We can also, at that point create a list of traits that go against what we consider best and say they are “bad practice”. If flexibility is an underlying metric for “best” then things such as tight coupling and global variables actively work against this so can be considered “bad” if your metric is flexibility.

So Tony, the question to you is, how do you define “best”?

tony_marston404 · March 5, 2015, 3:43pm

Is this true? Object “A” knows about the existence of object “B”, and it knows about "B"s methods, but it should not know the implementation details for any of those methods.

Encapsulation has nothing to do with relationships between different objects. Object A encapsulates all the properties and methods of entity A, while object B encapsulates all the properties and methods of entity B. Object A may call object B, which means that A is dependent on B, that A is coupled to B, but there is never any encapsulation “between” objects.

But what types of object? I can inject any one of my 300+ Model classes into any one of my reusable Controllers and VIews, which is why I use DI there. But when it comes to Model classes talking to other Model classes, I don’t use DI simply because I wish to talk to a particular model class that has no alternatives, so as far as I am concerned it is far easier to have that dependency hardcoded and hidden from the outside world.

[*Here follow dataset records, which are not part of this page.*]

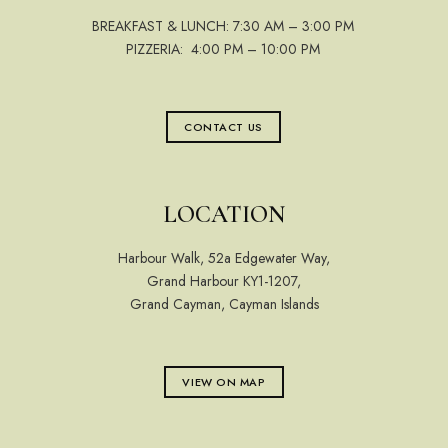
BREAKFAST & LUNCH: 7:30 AM – 3:00 PM
PIZZERIA: 4:00 PM – 10:00 PM
CONTACT US
LOCATION
Harbour Walk, 52a Edgewater Way,
Grand Harbour KY1-1207,
Grand Cayman, Cayman Islands
VIEW ON MAP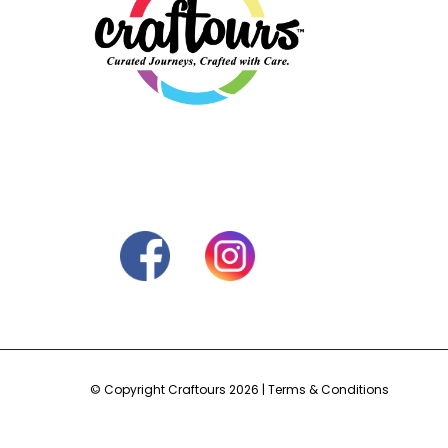
© Copyright Craftours 2026 |
Terms & Conditions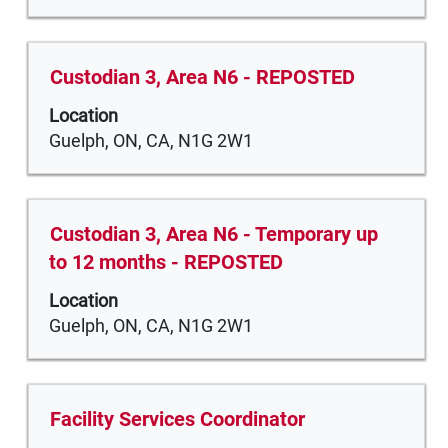
job
to
information.
view
the
Title
Select
Custodian 3, Area N6 - REPOSTED
full
with
Location
contents
space
Guelph, ON, CA, N1G 2W1
of
bar
the
to
job
view
information.
the
Title
Select
Custodian 3, Area N6 - Temporary up
full
with
to 12 months - REPOSTED
contents
space
of
Location
bar
the
Guelph, ON, CA, N1G 2W1
to
job
view
information.
the
full
Title
Select
Facility Services Coordinator
contents
with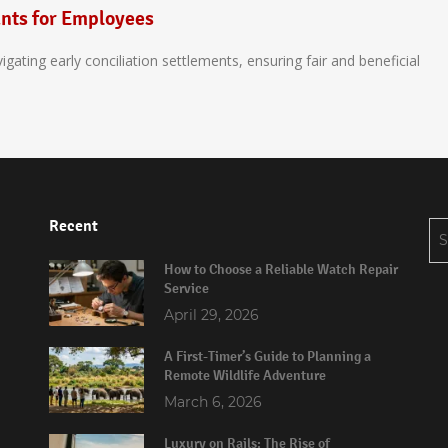
ants for Employees
ating early conciliation settlements, ensuring fair and beneficial
Recent
Se
for
How to Choose a Reliable Watch Repair
Service
April 29, 2026
A First-Timer’s Guide to Planning a
Remote Wildlife Adventure
March 6, 2026
Luxury on Rails: The Rise of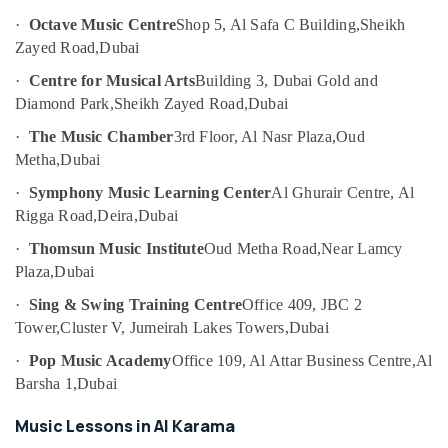
Al
Category
·
Octave Music Centre
Shop 5, Al Safa C Building,
Sheikh
Karama
Zayed Road,
Dubai
Children
Advertising,
Dance
·
Centre for Musical Arts
Building 3, Dubai Gold and
Media &
studio
Diamond Park,
Sheikh Zayed Road,
Dubai
Promotions
Al
Karama
·
The Music Chamber
3rd Floor, Al Nasr Plaza,
Oud
Air
Metha,
Dubai
Beginner
Conditioning
Keyboard
&
·
Symphony Music Learning Center
Al Ghurair Centre, Al
Classes
Refrigeration
Rigga Road,
Deira,
Dubai
in
Arts,
Al
·
Thomsun Music Institute
Oud Metha Road,
Near Lamcy
Karama
Events &
Plaza,
Dubai
Ocassion
Children
·
Sing & Swing Training Centre
Office 409, JBC 2
Dance
Automotive
Tower,
Cluster V, Jumeirah Lakes Towers,
Dubai
studio
Dubai
Restaurants
·
Pop Music Academy
Office 109, Al Attar Business Centre,
Al
Resorts &
Barsha 1,
Dubai
Soft
Sub
Bakeries
Play
category
Music Lessons in Al Karama
Area
Consultants
in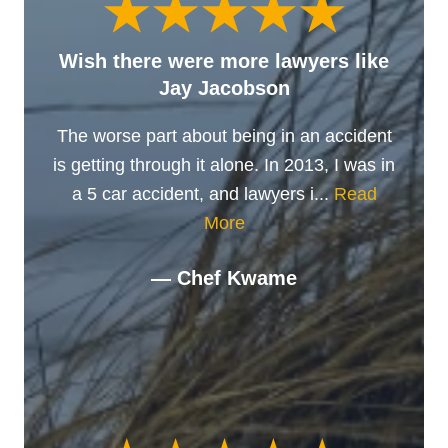
Wish there were more lawyers like
Jay Jacobson
The worse part about being in an accident
is getting through it alone. In 2013, I was in
a 5 car accident, and lawyers i...
Read
More
— Chef Kwame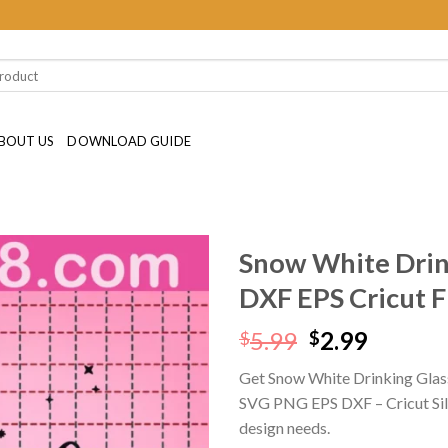
BOUT US
DOWNLOAD GUIDE
Snow White Drin
DXF EPS Cricut F
Original
Curren
5.99
2.99
$
$
price
price
Get Snow White Drinking Glass
was:
is:
SVG PNG EPS DXF – Cricut Silhou
$5.99.
$2.99.
design needs.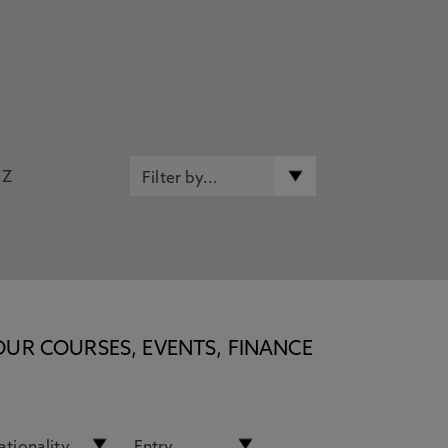
Z
OUR COURSES, EVENTS, FINANCE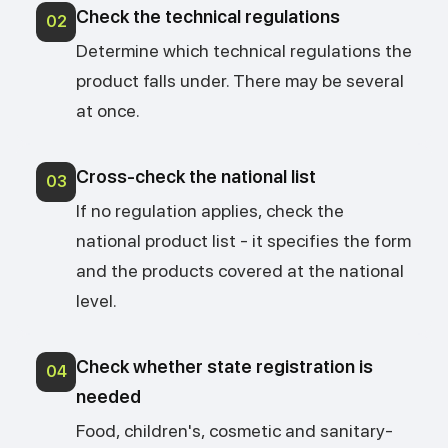
Check the technical regulations
02
Determine which technical regulations the
product falls under. There may be several
at once.
Cross-check the national list
03
If no regulation applies, check the
national product list - it specifies the form
and the products covered at the national
level.
Check whether state registration is
04
needed
Food, children's, cosmetic and sanitary-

TomB · March 5, 2015, 3:44pm

Please stop relating everything back to your framework and provide complete, minimal examples that don’t need an understanding of a third party architecture that uses 9000 line god classes.

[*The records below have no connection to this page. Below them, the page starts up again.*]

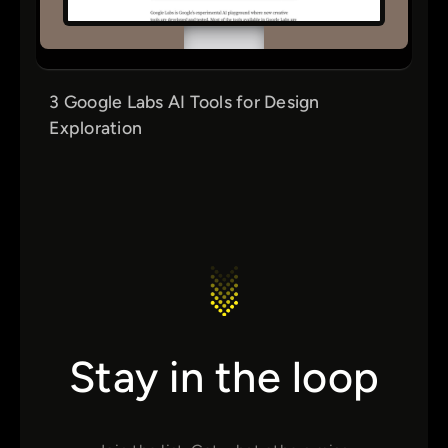
3 Google Labs AI Tools for Design
Exploration
Stay in the loop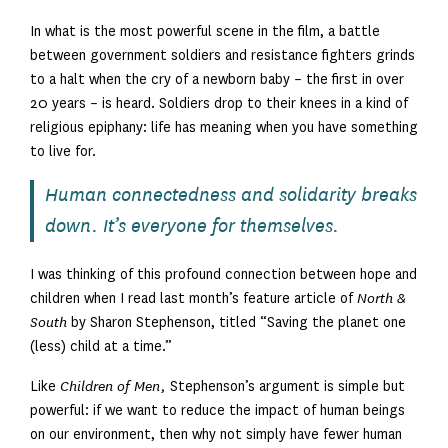
In what is the most powerful scene in the film, a battle
between government soldiers and resistance fighters grinds
to a halt when the cry of a newborn baby – the first in over
20 years – is heard. Soldiers drop to their knees in a kind of
religious epiphany: life has meaning when you have something
to live for.
Human connectedness and solidarity breaks
down. It’s everyone for themselves.
I was thinking of this profound connection between hope and
children when I read last month’s feature article of
North &
South
by Sharon Stephenson, titled “Saving the planet one
(less) child at a time.”
Like
Children of Men,
Stephenson’s argument is simple but
powerful: if we want to reduce the impact of human beings
on our environment, then why not simply have fewer human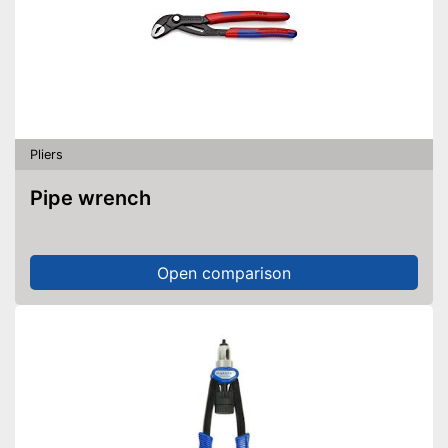
Pliers
Pipe wrench
Open comparison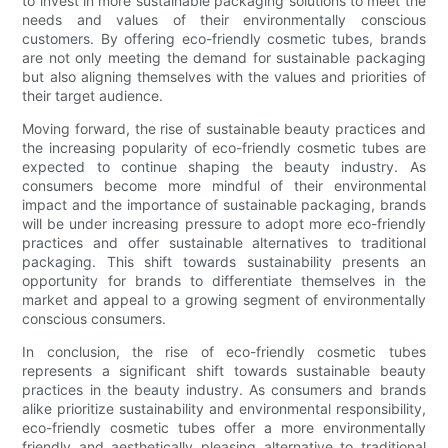
to invest in more sustainable packaging solutions to meet the
needs and values of their environmentally conscious
customers. By offering eco-friendly cosmetic tubes, brands
are not only meeting the demand for sustainable packaging
but also aligning themselves with the values and priorities of
their target audience.
Moving forward, the rise of sustainable beauty practices and
the increasing popularity of eco-friendly cosmetic tubes are
expected to continue shaping the beauty industry. As
consumers become more mindful of their environmental
impact and the importance of sustainable packaging, brands
will be under increasing pressure to adopt more eco-friendly
practices and offer sustainable alternatives to traditional
packaging. This shift towards sustainability presents an
opportunity for brands to differentiate themselves in the
market and appeal to a growing segment of environmentally
conscious consumers.
In conclusion, the rise of eco-friendly cosmetic tubes
represents a significant shift towards sustainable beauty
practices in the beauty industry. As consumers and brands
alike prioritize sustainability and environmental responsibility,
eco-friendly cosmetic tubes offer a more environmentally
friendly and aesthetically pleasing alternative to traditional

As I said to Jeff_Mott earlier.

Consider the difference between:

$this->foo = $foo;

and

$this->foo = new Foo();

In the second example, the code knows exactly which implementation of Foo is being used. In the first, it does not. In the first example that information is hidden from the object that contains the code.

tony_marston404 · March 5, 2015, 3:51pm

This is the point I have been trying to make. DI is most useful where an object has a dependency which can be fulfilled from a variety of alternatives, so you choose which object you want and inject it rather than having some complicated code inside the object which has to make that decision internally. On the other hand, if an object has a dependency which is fixed and where there are no alternatives, it is possible to keep that dependency hidden and not have it injected.

tony_marston404 · March 5, 2015, 3:56pm

You are assuming that everyone is writing reusable libraries with interchangeable components that must be configured before they can be used. But what if that is not the case? What happens if a component within an application has hard-coded and unchangeable dependencies which exist within the same application, and which do not need external configuration?